▶ _What is needed_: Please output exactly the part of the records below that opens with the line containing "left ankle: (23, 909)" and closes with the line containing "right eye: (32, 479)", both lines included, and nothing else.

* * * * *

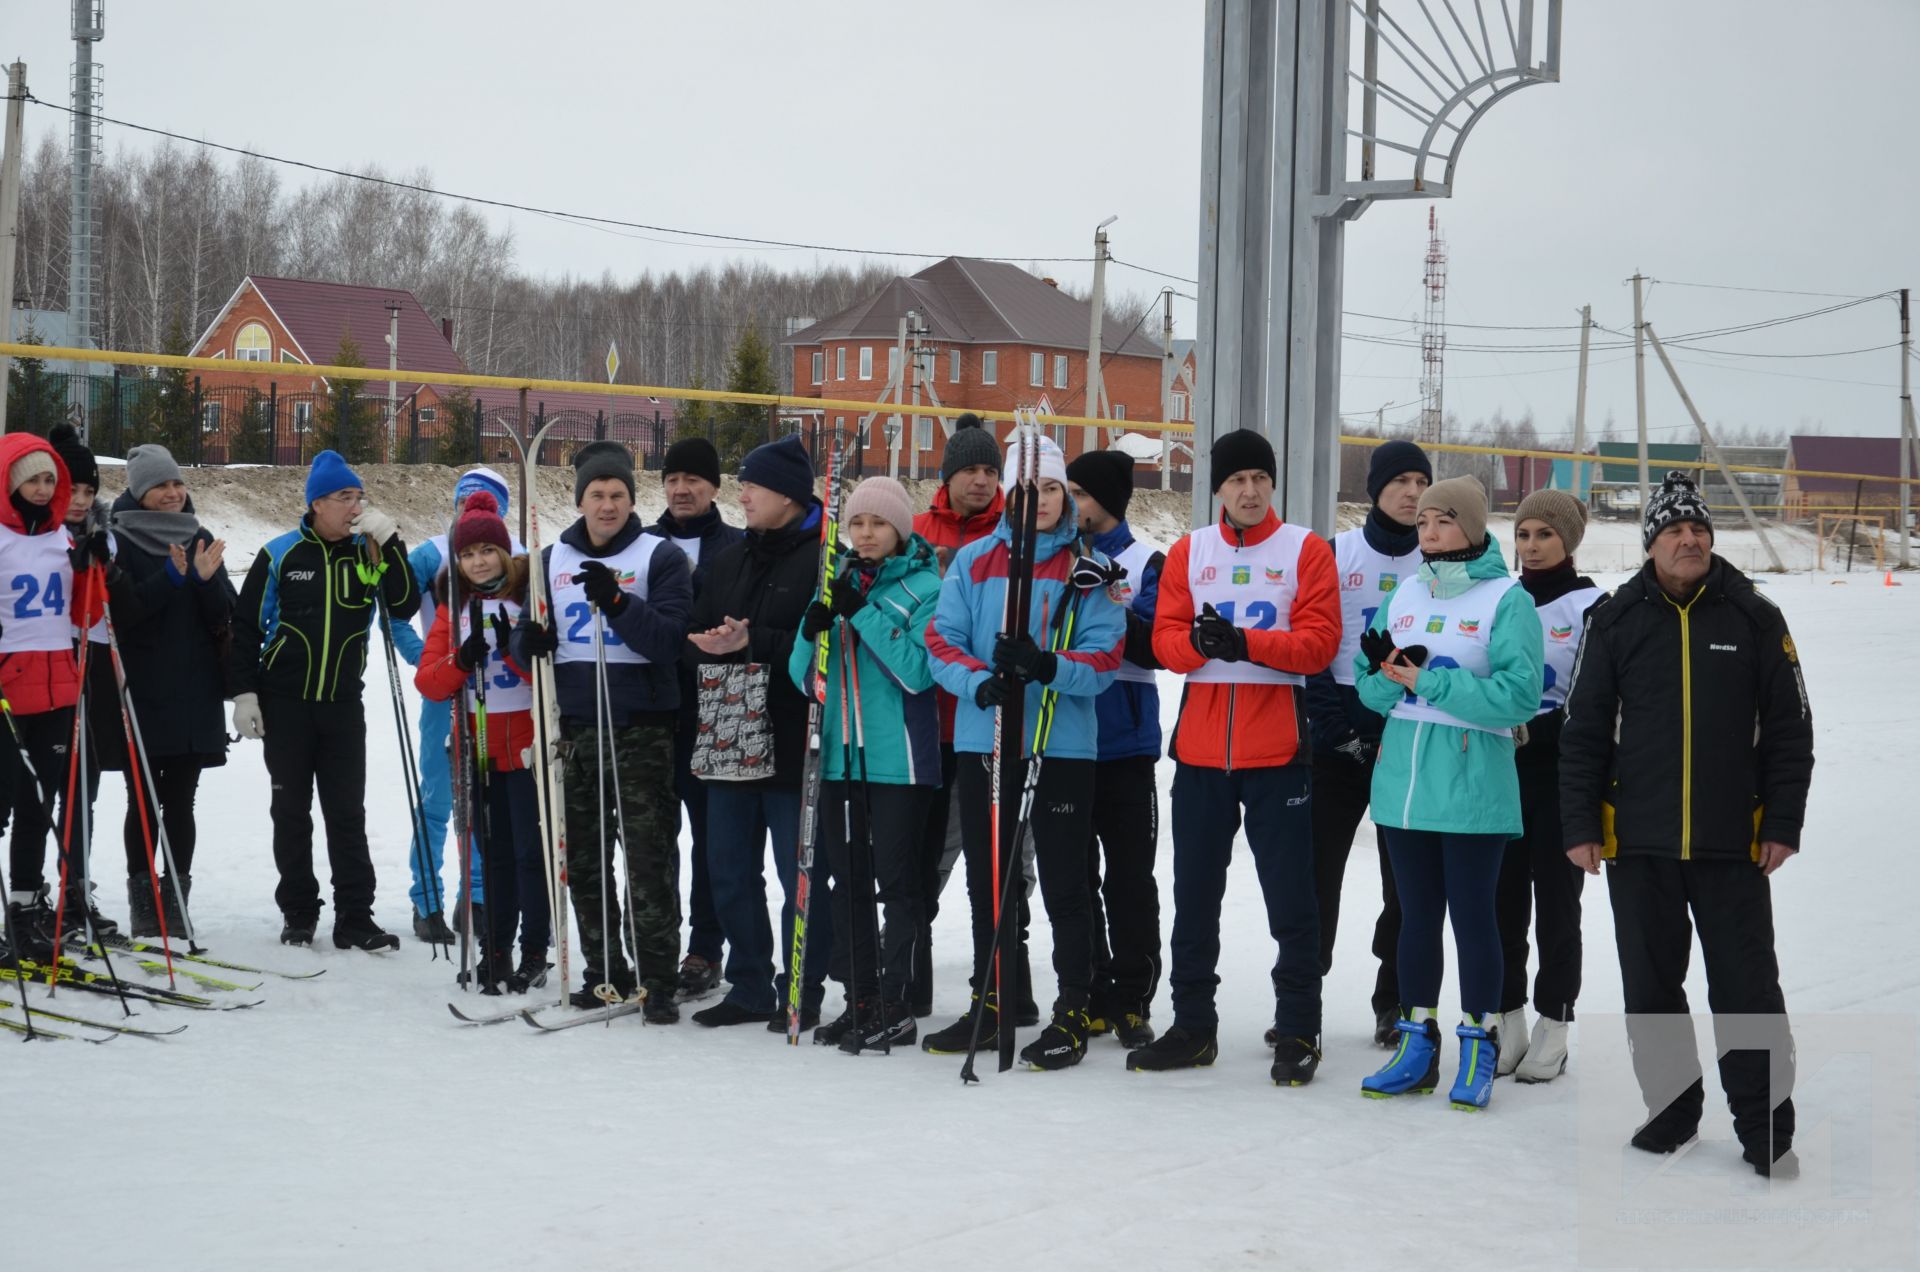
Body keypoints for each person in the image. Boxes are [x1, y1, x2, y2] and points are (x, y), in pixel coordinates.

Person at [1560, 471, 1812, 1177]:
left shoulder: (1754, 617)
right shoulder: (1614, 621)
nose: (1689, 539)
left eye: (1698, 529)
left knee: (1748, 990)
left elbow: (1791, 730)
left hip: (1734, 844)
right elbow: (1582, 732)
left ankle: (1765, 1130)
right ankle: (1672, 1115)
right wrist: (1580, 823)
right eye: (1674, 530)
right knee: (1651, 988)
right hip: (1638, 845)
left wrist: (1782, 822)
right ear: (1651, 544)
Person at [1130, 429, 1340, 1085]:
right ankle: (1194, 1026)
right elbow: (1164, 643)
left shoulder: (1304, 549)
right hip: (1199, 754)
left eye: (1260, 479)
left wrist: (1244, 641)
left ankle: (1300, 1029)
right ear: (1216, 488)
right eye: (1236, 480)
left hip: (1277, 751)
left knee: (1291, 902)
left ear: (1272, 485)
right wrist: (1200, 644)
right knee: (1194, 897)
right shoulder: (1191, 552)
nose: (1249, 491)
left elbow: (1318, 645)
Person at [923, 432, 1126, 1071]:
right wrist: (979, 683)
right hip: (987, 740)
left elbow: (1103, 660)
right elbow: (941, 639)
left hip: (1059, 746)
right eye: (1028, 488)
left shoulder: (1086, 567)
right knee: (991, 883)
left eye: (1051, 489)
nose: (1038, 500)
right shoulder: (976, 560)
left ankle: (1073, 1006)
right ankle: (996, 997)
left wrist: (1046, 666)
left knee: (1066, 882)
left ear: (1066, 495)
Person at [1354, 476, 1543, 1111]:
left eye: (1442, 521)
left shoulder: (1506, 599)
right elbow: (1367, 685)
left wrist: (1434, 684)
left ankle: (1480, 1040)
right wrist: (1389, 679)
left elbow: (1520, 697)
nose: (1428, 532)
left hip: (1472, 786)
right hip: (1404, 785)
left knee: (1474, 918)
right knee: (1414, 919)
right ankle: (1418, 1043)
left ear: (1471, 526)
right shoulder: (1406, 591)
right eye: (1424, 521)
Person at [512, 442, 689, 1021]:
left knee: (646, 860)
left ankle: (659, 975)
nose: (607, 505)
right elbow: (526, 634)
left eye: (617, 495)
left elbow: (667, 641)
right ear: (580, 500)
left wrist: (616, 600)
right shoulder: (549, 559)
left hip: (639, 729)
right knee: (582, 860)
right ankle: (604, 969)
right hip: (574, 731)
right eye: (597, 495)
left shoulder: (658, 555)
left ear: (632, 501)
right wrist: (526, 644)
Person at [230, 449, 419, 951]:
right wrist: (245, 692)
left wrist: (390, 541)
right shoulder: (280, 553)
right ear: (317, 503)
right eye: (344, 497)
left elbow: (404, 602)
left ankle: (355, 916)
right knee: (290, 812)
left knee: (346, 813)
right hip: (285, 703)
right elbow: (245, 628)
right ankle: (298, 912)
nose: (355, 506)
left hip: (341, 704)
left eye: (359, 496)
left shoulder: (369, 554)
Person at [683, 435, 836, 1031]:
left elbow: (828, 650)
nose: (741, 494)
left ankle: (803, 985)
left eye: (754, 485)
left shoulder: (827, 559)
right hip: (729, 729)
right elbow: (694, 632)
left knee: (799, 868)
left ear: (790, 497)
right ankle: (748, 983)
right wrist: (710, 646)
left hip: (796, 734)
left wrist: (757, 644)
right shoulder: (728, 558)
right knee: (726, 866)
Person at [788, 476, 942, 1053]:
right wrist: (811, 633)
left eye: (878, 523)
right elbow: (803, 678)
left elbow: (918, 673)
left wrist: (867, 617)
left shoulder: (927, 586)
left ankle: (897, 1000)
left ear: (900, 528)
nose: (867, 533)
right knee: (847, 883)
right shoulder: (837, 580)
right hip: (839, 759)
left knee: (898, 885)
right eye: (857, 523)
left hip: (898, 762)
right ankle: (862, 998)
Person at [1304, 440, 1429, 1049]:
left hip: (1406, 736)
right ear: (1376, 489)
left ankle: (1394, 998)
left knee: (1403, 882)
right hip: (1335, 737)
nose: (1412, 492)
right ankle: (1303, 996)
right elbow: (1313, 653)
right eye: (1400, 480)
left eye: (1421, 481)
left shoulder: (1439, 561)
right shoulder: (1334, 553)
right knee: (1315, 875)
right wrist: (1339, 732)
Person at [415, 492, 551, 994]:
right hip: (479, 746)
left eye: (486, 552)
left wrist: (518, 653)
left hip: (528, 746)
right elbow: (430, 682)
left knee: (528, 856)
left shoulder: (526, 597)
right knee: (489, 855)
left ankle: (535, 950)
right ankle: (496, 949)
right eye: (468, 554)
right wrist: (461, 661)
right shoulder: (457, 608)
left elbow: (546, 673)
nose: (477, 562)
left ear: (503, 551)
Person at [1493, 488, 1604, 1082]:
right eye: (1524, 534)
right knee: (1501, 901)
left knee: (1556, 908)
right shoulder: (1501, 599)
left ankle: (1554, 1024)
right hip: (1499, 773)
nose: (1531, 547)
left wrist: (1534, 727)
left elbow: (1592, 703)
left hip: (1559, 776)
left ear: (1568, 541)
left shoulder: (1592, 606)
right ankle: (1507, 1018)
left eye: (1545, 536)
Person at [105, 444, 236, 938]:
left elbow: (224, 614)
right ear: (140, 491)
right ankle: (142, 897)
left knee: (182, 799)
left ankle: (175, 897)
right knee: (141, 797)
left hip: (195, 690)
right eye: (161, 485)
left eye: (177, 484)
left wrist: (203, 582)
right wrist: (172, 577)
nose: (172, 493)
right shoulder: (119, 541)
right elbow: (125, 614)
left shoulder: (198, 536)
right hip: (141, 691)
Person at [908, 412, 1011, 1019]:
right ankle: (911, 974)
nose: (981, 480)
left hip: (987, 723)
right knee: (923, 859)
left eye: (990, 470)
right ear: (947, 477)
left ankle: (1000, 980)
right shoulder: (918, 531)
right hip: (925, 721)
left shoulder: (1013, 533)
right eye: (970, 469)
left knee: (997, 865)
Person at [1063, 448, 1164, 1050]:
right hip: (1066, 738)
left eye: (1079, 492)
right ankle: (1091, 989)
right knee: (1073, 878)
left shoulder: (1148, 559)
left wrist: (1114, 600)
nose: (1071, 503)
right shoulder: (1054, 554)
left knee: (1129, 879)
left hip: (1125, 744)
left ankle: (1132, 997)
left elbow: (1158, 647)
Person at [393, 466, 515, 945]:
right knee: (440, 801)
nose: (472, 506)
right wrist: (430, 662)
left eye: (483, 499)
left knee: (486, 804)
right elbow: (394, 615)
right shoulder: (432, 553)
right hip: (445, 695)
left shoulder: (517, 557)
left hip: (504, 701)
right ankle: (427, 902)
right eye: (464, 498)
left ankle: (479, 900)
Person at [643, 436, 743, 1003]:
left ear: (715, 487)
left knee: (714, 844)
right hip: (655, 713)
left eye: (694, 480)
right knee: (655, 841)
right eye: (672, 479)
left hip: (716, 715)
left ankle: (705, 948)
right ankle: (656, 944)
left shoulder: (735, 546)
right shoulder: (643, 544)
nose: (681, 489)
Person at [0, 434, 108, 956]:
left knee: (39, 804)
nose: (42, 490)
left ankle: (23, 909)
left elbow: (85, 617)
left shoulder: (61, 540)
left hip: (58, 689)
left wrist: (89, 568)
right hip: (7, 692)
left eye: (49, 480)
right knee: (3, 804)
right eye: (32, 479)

* * * * *

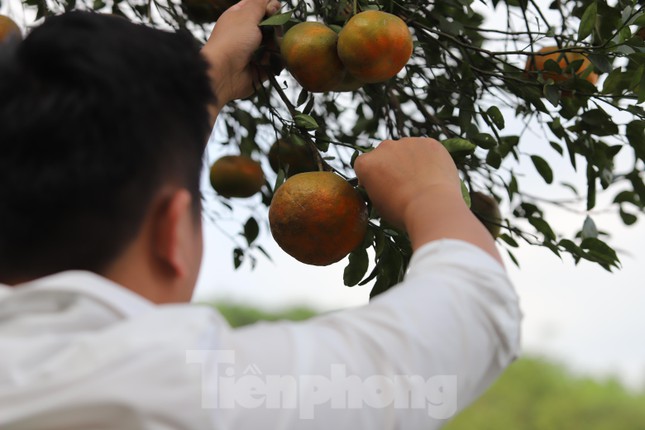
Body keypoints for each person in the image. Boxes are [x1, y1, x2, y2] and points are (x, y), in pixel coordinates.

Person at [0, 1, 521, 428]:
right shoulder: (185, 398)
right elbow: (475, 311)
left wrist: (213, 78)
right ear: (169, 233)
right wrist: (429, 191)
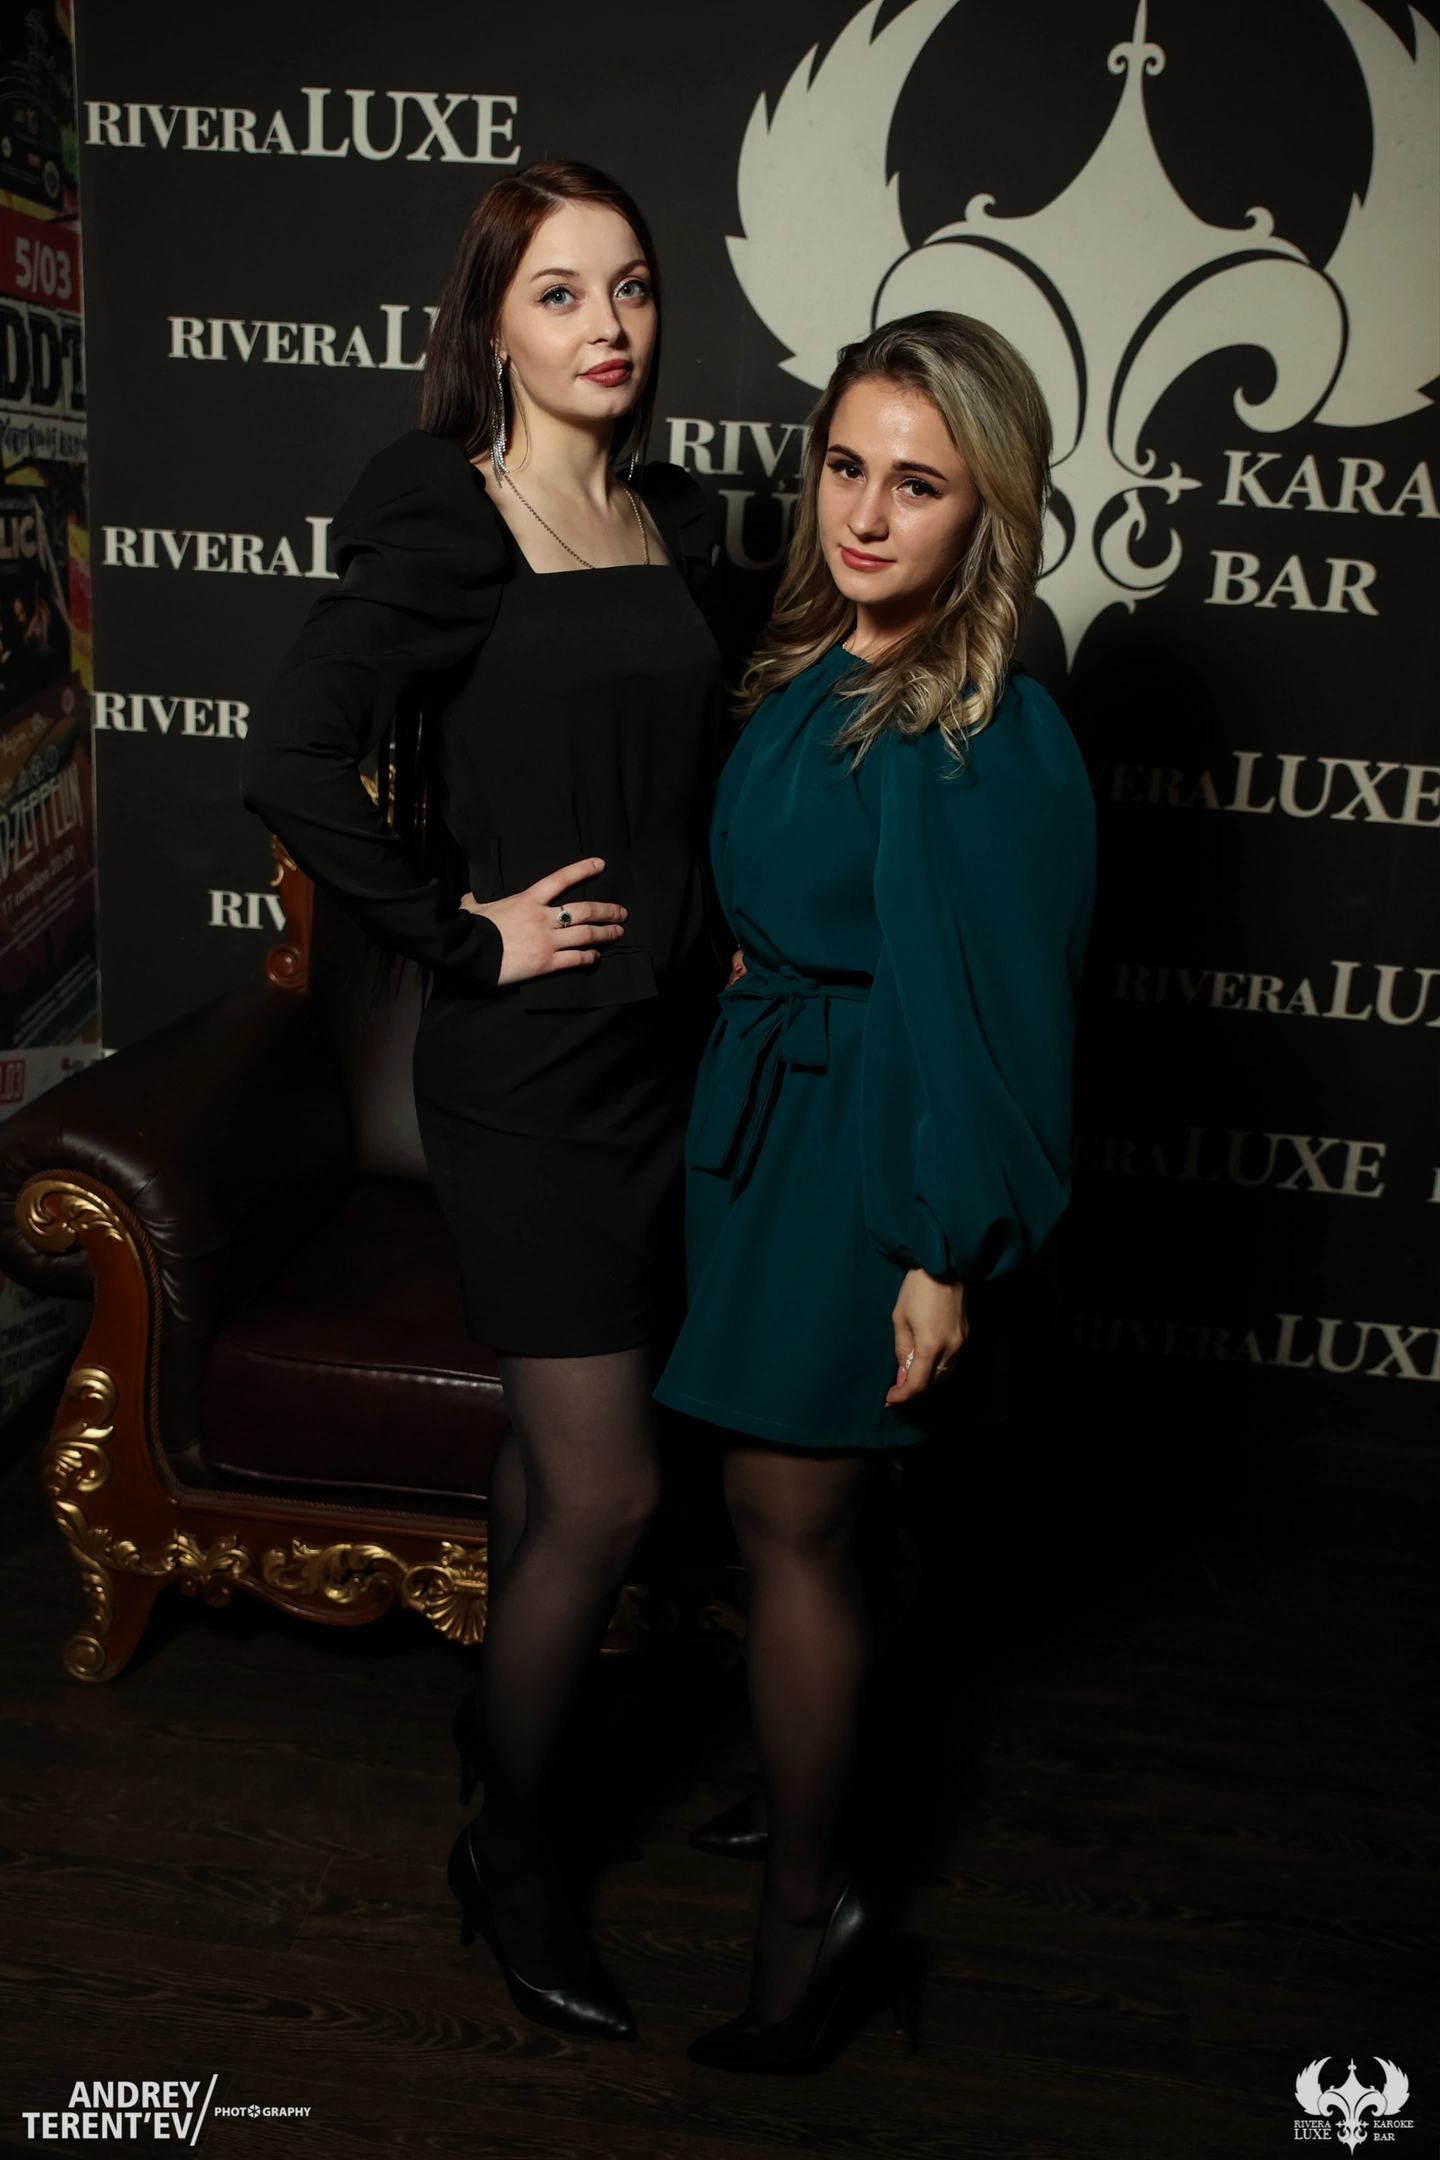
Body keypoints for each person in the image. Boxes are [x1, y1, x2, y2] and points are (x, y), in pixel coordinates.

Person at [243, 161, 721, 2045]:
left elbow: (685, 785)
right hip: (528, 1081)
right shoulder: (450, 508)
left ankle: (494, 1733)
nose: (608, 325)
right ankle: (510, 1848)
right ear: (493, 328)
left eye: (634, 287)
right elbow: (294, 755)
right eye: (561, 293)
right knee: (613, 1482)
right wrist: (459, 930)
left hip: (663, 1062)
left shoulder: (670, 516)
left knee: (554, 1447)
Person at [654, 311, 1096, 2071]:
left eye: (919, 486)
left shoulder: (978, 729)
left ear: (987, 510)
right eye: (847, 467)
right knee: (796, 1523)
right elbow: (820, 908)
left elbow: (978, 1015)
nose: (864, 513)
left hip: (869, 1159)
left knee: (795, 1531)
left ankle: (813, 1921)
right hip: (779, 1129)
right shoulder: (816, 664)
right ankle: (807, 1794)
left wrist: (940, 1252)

* * * * *

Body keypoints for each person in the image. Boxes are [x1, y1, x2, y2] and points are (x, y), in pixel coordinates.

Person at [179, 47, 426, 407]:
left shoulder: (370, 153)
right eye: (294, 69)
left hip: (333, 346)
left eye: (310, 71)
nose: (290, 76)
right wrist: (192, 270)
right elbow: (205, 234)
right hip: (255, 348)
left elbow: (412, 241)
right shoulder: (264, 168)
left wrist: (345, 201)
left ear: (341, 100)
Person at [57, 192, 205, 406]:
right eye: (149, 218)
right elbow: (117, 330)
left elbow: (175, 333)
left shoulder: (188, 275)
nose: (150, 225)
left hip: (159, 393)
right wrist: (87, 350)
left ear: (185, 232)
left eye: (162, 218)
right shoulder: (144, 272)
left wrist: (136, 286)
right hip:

* * * * *

▶ _Reply_:
left ankle: (23, 909)
left elbow: (85, 617)
left shoulder: (61, 540)
left hip: (58, 689)
left wrist: (89, 568)
right hip: (7, 692)
left eye: (49, 480)
right knee: (3, 804)
right eye: (32, 479)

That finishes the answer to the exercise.